It is well.

Lizel is a thirty-five year old South African that I met in Hennenman during my first mission trip here in March. She is single, without children and her parents don’t live in town. She lives alone and my original plan included living with her for a year.

She was diagnosed with breast cancer after my last visit. She has already been through several weeks of chemotherapy. One of the most difficult things for me, in regards to not coming for the year, was not being here with her during her treatment, to help take care of her and be here to support her.

Due to her low energy, fatigue, nausea, and all the other side effects of chemo, she can hardly work. She teaches English online and doing one class a day is often pushing it for her. Thankfully, her family and friends have offered to help her financially during this difficult time.

Part of the reason I scheduled this trip was because I had asked her what all I could bring her, from head wraps to ginger supplements, things we have easy access to in the US that she may not here. I had all of these items for her but still hadn’t felt led to move forward with plans to come to South Africa. Hearing from her every few days, how sick she was, how much she was struggling, just broke my heart.

Her mom was able to travel back and forth to help her and to transport her to Johannesburg for her chemo treatments, which is a three-hour drive one way. When I arrived, she was in Johannesburg getting a chemo treatment and was worried she would be too sick to spend time with me.
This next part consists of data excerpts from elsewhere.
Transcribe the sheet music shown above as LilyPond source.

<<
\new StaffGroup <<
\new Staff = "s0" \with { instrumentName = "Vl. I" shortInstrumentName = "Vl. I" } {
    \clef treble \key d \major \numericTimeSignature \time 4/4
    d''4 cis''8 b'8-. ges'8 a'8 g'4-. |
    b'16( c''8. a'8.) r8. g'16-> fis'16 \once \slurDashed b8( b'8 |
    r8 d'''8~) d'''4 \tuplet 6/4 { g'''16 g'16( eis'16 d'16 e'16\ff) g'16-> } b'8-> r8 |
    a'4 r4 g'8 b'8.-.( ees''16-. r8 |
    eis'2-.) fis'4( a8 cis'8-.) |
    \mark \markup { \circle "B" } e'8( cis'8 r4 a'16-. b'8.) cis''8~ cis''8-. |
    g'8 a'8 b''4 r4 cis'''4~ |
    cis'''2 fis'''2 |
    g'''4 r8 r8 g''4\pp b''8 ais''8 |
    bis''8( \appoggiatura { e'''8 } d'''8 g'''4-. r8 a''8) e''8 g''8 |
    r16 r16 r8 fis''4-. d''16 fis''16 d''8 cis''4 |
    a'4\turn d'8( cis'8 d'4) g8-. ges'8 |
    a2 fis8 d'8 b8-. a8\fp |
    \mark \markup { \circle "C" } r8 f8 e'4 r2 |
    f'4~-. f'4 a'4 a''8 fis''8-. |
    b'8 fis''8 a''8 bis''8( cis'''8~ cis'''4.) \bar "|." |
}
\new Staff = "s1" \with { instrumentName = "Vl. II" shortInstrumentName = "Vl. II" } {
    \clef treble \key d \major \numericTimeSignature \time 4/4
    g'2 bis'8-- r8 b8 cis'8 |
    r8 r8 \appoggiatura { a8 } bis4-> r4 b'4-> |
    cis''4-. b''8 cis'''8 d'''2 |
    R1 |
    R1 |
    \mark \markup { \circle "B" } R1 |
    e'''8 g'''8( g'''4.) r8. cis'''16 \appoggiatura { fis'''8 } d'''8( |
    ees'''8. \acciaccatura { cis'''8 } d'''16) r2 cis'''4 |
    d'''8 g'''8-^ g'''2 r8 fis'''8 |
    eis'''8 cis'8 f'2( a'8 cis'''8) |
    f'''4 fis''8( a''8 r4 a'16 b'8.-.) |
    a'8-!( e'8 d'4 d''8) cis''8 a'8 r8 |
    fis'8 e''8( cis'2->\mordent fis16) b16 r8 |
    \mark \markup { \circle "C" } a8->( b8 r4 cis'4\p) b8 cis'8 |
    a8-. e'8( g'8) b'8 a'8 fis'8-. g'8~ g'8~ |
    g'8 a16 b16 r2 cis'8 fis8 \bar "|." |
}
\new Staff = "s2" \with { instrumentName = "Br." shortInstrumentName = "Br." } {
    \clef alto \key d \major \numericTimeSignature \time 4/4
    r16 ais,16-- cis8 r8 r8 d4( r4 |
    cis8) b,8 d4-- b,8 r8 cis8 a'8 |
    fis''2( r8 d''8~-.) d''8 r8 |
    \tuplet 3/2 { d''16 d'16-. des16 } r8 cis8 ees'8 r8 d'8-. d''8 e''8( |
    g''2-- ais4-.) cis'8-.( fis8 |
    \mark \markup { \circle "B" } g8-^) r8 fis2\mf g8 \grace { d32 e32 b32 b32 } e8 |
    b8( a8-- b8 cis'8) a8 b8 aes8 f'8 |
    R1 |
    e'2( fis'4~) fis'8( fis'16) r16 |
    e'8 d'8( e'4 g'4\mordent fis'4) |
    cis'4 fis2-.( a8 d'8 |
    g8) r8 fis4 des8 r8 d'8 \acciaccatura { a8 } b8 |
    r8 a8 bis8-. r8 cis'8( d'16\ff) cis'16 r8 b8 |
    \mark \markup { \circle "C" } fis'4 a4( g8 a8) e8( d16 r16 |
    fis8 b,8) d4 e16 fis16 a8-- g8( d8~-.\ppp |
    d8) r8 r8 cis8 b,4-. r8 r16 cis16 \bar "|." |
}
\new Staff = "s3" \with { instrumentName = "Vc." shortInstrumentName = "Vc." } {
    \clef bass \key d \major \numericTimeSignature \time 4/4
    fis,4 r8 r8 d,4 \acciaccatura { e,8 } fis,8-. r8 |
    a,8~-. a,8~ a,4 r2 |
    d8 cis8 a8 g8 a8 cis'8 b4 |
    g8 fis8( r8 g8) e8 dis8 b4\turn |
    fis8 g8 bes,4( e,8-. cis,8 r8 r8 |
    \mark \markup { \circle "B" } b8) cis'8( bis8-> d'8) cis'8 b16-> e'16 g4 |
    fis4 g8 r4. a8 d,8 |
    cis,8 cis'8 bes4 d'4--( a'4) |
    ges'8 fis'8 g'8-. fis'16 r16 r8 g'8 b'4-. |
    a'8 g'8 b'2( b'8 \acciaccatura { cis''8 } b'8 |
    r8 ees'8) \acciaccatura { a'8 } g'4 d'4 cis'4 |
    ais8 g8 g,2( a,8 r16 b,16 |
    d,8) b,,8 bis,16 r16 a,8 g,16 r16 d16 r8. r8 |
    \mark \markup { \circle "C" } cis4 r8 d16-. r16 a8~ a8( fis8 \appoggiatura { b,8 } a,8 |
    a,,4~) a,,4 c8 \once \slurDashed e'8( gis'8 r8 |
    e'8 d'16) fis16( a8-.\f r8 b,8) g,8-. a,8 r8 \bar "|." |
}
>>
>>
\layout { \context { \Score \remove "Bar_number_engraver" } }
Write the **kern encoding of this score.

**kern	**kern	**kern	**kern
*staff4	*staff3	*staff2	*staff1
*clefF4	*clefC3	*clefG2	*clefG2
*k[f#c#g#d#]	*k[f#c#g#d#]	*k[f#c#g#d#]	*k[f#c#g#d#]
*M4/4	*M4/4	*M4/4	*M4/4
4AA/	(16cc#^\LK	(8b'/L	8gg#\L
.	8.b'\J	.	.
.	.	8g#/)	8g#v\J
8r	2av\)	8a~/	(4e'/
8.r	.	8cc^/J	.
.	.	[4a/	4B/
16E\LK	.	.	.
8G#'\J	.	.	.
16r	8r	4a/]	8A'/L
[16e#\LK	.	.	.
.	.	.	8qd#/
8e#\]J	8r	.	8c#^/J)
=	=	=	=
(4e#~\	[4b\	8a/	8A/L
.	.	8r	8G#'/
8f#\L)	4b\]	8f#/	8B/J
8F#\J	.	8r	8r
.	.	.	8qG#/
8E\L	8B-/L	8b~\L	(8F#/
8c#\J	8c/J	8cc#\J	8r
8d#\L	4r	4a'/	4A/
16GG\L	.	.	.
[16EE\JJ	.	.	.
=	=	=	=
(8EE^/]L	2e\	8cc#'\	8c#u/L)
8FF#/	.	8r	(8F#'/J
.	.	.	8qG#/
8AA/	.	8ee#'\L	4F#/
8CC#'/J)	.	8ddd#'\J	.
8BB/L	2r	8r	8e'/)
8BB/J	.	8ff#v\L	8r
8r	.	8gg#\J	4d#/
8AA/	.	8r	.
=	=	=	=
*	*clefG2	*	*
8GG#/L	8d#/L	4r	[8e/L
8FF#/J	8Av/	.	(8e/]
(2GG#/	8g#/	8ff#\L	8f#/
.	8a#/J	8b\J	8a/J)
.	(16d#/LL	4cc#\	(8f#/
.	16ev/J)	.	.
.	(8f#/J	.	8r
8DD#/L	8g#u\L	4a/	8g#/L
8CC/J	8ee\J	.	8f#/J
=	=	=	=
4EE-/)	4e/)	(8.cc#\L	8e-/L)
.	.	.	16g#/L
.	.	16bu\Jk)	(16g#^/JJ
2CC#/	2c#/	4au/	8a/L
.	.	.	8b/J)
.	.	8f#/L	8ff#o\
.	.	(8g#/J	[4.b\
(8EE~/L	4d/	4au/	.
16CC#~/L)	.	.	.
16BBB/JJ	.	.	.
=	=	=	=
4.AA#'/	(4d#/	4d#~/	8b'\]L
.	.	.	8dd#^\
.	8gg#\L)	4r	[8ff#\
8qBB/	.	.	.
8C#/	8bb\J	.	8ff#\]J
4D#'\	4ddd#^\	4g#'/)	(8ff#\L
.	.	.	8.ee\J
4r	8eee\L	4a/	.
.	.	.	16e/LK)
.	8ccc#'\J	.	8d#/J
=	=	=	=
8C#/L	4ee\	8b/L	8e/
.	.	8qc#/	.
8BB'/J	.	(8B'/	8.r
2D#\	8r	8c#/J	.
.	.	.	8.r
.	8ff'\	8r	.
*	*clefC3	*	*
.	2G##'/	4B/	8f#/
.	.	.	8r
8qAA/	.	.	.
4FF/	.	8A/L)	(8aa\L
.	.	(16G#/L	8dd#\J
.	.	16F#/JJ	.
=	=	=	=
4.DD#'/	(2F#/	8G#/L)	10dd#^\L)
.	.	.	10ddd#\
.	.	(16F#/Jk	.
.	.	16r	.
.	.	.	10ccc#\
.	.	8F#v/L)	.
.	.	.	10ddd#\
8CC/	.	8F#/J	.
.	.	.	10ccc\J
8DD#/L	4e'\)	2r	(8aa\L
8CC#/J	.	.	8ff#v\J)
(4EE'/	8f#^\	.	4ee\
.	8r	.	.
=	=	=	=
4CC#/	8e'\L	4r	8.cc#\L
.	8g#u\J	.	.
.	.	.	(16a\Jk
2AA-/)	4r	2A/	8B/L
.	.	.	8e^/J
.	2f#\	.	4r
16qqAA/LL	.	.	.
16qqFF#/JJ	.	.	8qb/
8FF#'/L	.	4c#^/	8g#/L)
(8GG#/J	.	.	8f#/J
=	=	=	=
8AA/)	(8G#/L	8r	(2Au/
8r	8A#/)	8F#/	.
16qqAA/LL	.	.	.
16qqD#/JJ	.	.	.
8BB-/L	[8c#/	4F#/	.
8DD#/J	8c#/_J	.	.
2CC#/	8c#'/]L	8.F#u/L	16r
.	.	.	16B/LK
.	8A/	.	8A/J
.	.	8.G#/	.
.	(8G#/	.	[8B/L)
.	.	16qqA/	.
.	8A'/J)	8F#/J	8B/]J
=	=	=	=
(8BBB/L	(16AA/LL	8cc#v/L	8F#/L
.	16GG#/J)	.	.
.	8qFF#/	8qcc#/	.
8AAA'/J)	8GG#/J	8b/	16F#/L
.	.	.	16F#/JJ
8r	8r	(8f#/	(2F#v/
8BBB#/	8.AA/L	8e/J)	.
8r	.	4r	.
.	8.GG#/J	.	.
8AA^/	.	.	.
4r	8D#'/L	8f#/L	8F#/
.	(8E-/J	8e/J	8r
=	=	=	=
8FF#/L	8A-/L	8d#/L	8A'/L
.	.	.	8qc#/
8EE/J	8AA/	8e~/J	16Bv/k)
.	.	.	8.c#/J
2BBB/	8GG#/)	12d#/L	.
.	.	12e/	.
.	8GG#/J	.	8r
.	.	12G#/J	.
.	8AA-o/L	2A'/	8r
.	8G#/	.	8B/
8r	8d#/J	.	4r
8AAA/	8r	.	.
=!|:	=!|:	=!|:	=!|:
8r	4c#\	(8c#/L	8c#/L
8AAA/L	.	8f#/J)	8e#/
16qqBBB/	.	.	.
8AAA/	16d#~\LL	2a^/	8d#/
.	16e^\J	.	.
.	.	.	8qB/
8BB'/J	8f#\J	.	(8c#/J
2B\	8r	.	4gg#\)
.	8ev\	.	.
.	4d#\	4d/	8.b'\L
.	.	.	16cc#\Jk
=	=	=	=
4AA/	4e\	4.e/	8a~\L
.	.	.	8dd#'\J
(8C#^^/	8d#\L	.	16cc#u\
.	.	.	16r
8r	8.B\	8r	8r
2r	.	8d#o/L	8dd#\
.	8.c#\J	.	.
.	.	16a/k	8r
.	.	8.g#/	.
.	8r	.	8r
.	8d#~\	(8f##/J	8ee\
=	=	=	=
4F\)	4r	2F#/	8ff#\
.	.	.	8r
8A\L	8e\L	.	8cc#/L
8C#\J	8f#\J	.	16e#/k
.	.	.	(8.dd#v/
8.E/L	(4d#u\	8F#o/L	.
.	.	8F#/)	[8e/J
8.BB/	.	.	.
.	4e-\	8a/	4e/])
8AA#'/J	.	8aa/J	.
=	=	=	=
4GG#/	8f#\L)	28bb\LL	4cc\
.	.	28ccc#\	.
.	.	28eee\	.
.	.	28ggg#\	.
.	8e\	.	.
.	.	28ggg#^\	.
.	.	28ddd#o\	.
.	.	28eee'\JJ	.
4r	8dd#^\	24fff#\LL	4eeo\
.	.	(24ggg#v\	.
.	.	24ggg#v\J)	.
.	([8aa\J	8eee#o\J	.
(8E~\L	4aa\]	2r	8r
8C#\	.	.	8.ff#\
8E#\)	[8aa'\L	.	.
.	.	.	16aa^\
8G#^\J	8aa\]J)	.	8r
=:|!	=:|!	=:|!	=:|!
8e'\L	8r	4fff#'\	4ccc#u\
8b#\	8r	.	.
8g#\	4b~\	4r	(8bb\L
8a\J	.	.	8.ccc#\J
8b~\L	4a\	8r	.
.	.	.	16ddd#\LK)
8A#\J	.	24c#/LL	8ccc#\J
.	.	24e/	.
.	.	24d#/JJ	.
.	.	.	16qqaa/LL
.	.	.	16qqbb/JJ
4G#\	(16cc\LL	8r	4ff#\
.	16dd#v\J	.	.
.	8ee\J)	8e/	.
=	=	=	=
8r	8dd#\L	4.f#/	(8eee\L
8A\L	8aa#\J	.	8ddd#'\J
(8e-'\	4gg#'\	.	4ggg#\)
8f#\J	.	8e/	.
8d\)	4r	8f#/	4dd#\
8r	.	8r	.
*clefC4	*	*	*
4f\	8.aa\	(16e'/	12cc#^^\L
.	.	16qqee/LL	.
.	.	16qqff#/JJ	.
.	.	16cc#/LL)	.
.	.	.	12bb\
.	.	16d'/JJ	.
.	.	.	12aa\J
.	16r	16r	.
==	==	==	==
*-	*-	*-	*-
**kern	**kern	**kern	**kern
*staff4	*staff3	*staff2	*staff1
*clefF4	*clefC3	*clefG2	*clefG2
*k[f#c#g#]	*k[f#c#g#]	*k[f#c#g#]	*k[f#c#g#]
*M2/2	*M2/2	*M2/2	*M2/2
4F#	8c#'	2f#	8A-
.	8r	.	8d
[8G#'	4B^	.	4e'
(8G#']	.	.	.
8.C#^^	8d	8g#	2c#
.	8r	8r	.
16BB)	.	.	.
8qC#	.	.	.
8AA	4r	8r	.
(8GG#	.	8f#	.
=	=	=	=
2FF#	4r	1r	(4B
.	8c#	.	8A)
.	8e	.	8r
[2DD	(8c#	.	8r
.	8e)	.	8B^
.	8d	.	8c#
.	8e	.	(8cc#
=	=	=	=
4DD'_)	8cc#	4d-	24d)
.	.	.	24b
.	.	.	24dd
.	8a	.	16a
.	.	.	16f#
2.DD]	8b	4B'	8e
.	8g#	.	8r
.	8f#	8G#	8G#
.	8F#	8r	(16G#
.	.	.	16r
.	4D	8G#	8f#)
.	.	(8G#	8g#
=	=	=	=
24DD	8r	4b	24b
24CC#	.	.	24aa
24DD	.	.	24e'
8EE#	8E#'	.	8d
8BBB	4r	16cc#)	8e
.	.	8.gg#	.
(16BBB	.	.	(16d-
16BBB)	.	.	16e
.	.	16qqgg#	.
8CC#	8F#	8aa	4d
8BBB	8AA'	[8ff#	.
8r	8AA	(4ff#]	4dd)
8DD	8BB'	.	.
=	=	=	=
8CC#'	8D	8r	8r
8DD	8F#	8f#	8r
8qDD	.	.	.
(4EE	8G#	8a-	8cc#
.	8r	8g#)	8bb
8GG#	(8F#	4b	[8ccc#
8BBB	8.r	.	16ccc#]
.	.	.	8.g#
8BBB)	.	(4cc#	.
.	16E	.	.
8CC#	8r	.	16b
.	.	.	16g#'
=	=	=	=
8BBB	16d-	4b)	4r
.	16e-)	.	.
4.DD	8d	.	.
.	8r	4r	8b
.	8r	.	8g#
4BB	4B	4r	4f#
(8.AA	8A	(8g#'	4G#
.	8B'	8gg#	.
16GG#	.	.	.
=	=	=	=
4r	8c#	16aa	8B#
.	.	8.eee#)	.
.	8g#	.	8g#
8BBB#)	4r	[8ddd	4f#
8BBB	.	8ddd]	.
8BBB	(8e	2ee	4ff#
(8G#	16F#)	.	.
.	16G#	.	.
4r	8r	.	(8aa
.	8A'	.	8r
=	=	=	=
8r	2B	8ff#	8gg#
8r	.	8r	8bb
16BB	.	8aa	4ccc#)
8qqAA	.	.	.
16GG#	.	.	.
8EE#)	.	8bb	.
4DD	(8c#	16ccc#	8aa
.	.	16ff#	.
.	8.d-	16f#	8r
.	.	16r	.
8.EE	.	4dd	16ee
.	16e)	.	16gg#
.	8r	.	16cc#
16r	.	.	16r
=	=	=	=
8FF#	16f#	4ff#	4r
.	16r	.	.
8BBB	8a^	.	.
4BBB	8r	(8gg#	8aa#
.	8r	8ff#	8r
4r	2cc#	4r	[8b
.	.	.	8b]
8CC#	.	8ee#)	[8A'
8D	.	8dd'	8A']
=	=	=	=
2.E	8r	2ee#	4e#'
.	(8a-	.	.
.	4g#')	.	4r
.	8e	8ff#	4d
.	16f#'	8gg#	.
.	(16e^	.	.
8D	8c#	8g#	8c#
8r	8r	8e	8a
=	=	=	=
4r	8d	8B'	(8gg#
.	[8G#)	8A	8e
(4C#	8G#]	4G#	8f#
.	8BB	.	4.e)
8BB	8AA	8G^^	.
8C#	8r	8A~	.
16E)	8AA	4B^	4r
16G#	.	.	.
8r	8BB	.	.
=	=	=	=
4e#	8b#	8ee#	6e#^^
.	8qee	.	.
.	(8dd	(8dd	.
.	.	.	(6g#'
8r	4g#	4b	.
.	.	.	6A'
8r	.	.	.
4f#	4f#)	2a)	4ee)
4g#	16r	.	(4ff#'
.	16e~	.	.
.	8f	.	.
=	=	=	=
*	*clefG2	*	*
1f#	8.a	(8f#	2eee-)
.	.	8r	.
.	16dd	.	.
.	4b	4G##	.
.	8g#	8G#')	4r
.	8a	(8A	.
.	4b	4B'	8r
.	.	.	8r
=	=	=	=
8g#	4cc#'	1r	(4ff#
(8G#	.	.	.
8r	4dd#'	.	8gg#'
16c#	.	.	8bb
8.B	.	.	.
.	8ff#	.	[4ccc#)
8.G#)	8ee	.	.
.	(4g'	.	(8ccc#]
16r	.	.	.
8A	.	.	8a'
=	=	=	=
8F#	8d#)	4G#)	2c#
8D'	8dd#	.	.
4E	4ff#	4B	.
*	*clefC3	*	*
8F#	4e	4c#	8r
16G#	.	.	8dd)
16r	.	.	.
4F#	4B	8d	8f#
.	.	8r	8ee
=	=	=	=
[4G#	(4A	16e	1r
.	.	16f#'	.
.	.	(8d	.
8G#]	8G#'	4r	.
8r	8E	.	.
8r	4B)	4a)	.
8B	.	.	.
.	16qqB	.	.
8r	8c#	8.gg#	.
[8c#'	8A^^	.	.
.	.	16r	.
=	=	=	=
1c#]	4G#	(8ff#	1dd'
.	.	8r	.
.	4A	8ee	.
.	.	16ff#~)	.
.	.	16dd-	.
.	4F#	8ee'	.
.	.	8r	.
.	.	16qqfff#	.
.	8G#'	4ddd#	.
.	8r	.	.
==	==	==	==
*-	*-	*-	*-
Most of our visits consist of the both of us lying opposite to one another on a bed, talking about what’s been going on in our lives the past few months, reading the Bible together, discussing our interpretations and curiosities, singing worship music together and praying. It’s crazy how two people 8,492 miles apart can be experiencing similar struggles.

It makes me think of 1 Peter 5:7-11,

“Cast all your cares upon Him, for He cares for you. Be sober, be vigilant, because your adversary the devil prowls around like a roaring lion seeking whom he may devour. Resist him, standing firm in the faith, knowing that the same sufferings are experienced by your family of believers in the world.”

We have cried together, laughed together, and most importantly hoped and believed together, that God has good plans. Plans to prosper, not to harm, for hope and a future.

One night we were playing the song, “It is Well” by Bethel. As I closed my eyes singing with her to the lyrics, “So let go my soul and trust in Him, the waves and wind still know His name”, tears streamed down my face for my dear friend. How difficult it must be to trust in a time like this. Then the chorus repeated, “it is well with my soul (because of who You are Lord), it is well with my soul, It is well, it is well with my soul”.

The first time I sang it, it didn’t feel true. How could it be well, given her circumstances? But as I repeated and repeated saying it- the tears stopped. I felt peace. I remembered that our hope and trust isn’t in our circumstances but in our God and in Him we are well.

I shared this experience with her the next day and she said, “That’s the difference between believers and non-believers- all they have is their circumstances, but we have hope for eternal life.” She quoted 1 Corinthians 15:17-19,

“If Christ has not been raised, your faith is futile; you are still in your sins. Then those also who have fallen asleep in Christ are lost. If only for this life we have hope in Christ, we are of all people most to be pitied.”

Spending a day with her made me so much more aware of what her experience is like. She was frustrated with her forgetfulness, how we would be in town for an hour and then she’d need to go home and lie down. The energy for simple tasks isn’t there. At one point we were leaving her house and beet juice got on the counter. She said, “Uhh, just leave it.” As she walked out the front door, I went back and got a sponge and wiped the counter down. When I got outside she was standing there crying, reached out to me and hugged me. I asked her what was wrong and she said that she couldn’t even clean up beet juice and thanked me for cleaning it up.

That moment sticks out to me so much and wells up tears in my eyes. Not only for her current state but also how the simplest act of kindness can be so meaningful. You never know how you can touch another person- by seeing them in their pain, taking the time to be present with them and being loving. Even if it’s just wiping up beet juice.

We have prayed and believed for God’s healing over Lizel. I ask that you join me in continued prayers. Thank you.